Filter the entries and keep only the lines where the string "Council" appears.

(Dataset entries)
____
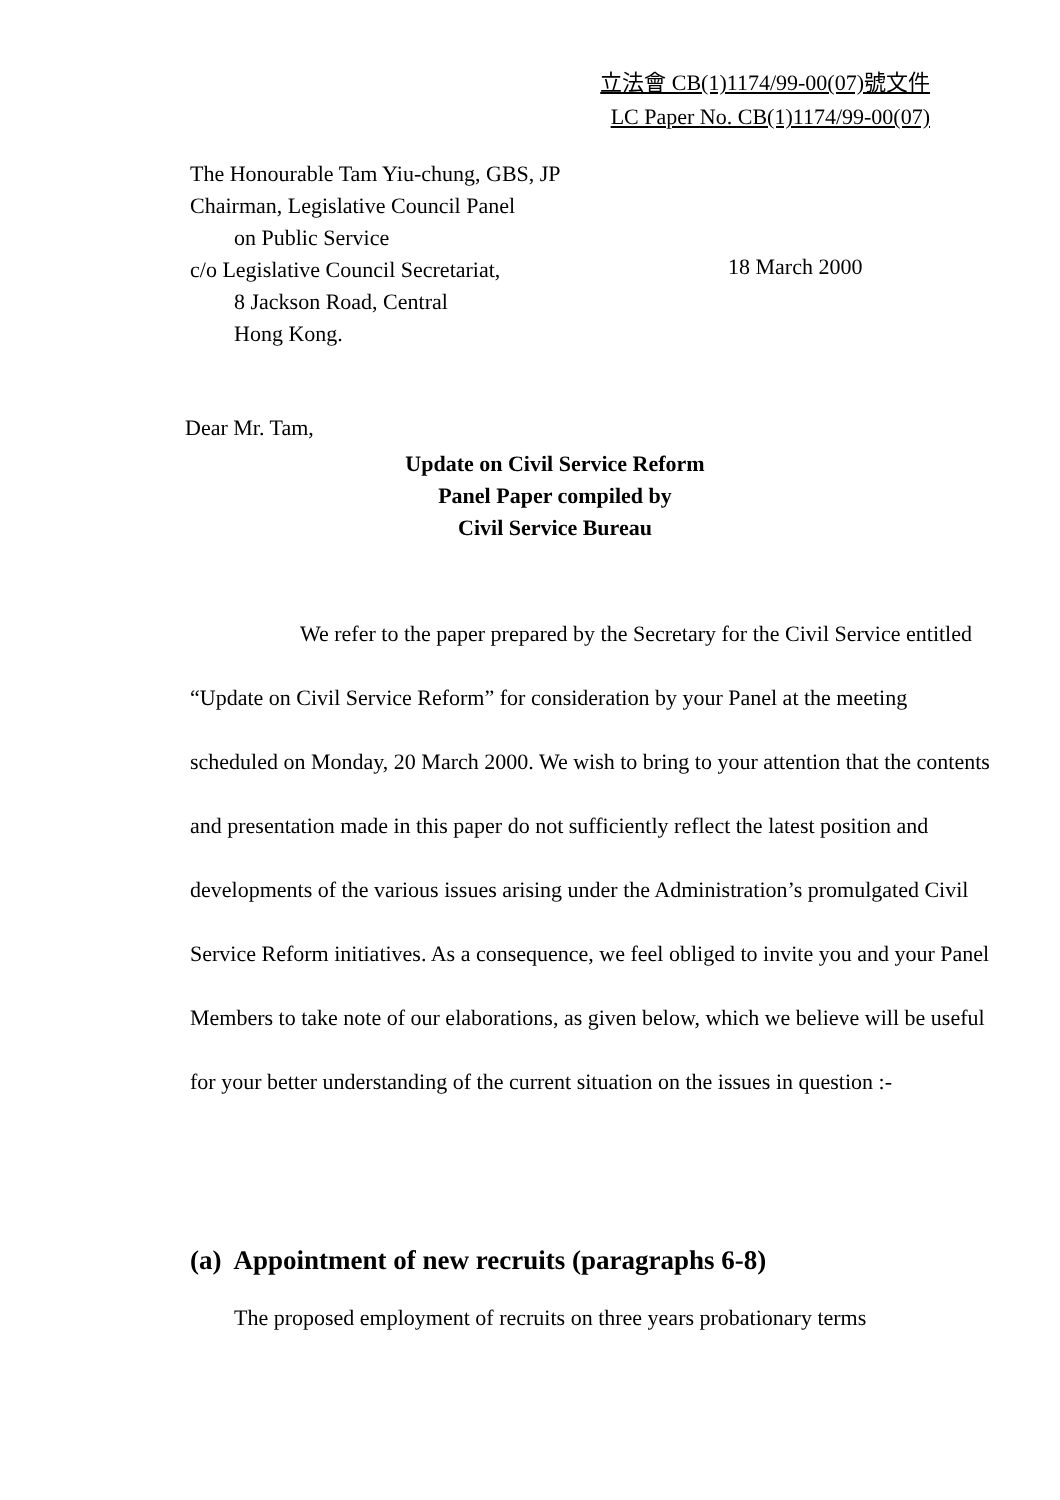立法會 CB(1)1174/99-00(07)號文件
LC Paper No. CB(1)1174/99-00(07)
The Honourable Tam Yiu-chung, GBS, JP
Chairman, Legislative Council Panel
on Public Service
c/o Legislative Council Secretariat,
8 Jackson Road, Central
Hong Kong.
18 March 2000
Dear Mr. Tam,
Update on Civil Service Reform
Panel Paper compiled by
Civil Service Bureau
We refer to the paper prepared by the Secretary for the Civil Service entitled “Update on Civil Service Reform” for consideration by your Panel at the meeting scheduled on Monday, 20 March 2000. We wish to bring to your attention that the contents and presentation made in this paper do not sufficiently reflect the latest position and developments of the various issues arising under the Administration’s promulgated Civil Service Reform initiatives. As a consequence, we feel obliged to invite you and your Panel Members to take note of our elaborations, as given below, which we believe will be useful for your better understanding of the current situation on the issues in question :-
(a) Appointment of new recruits (paragraphs 6-8)
The proposed employment of recruits on three years probationary terms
____
**SOLUTION FOR THIS TASK:**
Chairman, Legislative Council Panel
c/o Legislative Council Secretariat,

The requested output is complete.